(TEXTO DE ORIGEM):
┌──

A indústria brasileira, considerando a Vemag como a primeira fábrica, já tem mais de 60 anos. É uma história rica, riquíssima, mas as montadoras ignoram isso e desprezam suas próprias trajetórias. Quanto à TV, bem, hoje temos o Youtube e tem bastante coisa sendo levada ao ar. Algumas boas, outras nem tanto, mas acho que atendem ao público. Procurando bem, se encontra muito conteúdo legal.

Um dos desafios no mundo dos clássicos atualmente é que boa parte dos colecionadores está envelhecendo e não há para quem deixar os legados físico e cultural. Ou seja, o movimento carece de novos colecionadores. Como, na sua opinião, isso poderia ser revertido para garantir a continuidade do antigomobilismo? Não sei. É evidente a mudança na relação entre os jovens e os automóveis nos últimos anos. Há um desinteresse crescente, e as novas gerações não se relacionam com os carros como as mais velhas. Carro hoje, para um jovem, é algo que pode ser pedido por aplicativo, como uma pizza, um pack de cervejas geladas, um namorado ou uma namorada. Mesmo os filhos dos colecionadores nem sempre se interessam por aquilo que seus pais têm na garagem. É um dilema, mesmo. Não tenho resposta para isso.

└──

(SEÇÃO DE DADOS):
┌──

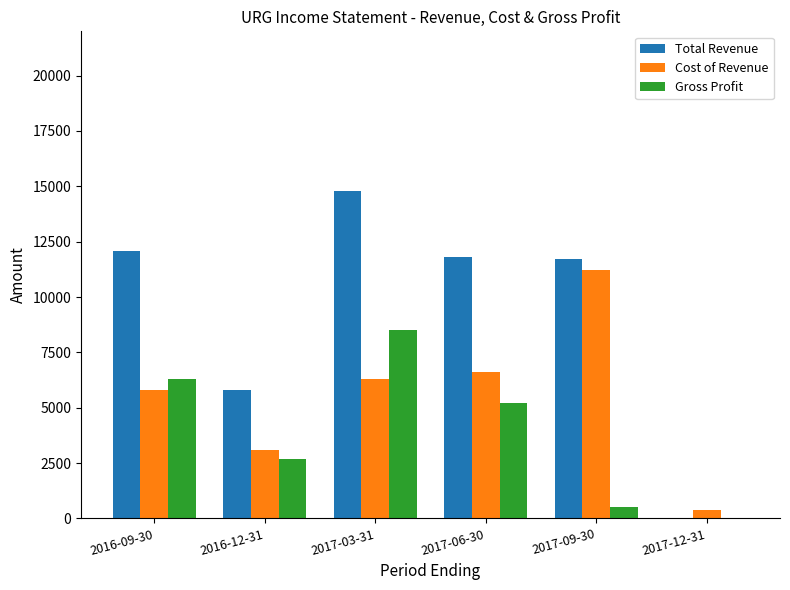

What is the sum of all Total Revenue values?

56200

└──

(TAREFA): Reescreva o trecho do texto de origem que começa em "A indústria brasileira, considerando" e termina em "muito conteúdo legal.", trocando "montadoras" por "fabricantes".

(RESPOSTA ESCRITA):
A indústria brasileira, considerando a Vemag como a primeira fábrica, já tem mais de 60 anos. É uma história rica, riquíssima, mas as fabricantes ignoram isso e desprezam suas próprias trajetórias. Quanto à TV, bem, hoje temos o Youtube e tem bastante coisa sendo levada ao ar. Algumas boas, outras nem tanto, mas acho que atendem ao público. Procurando bem, se encontra muito conteúdo legal.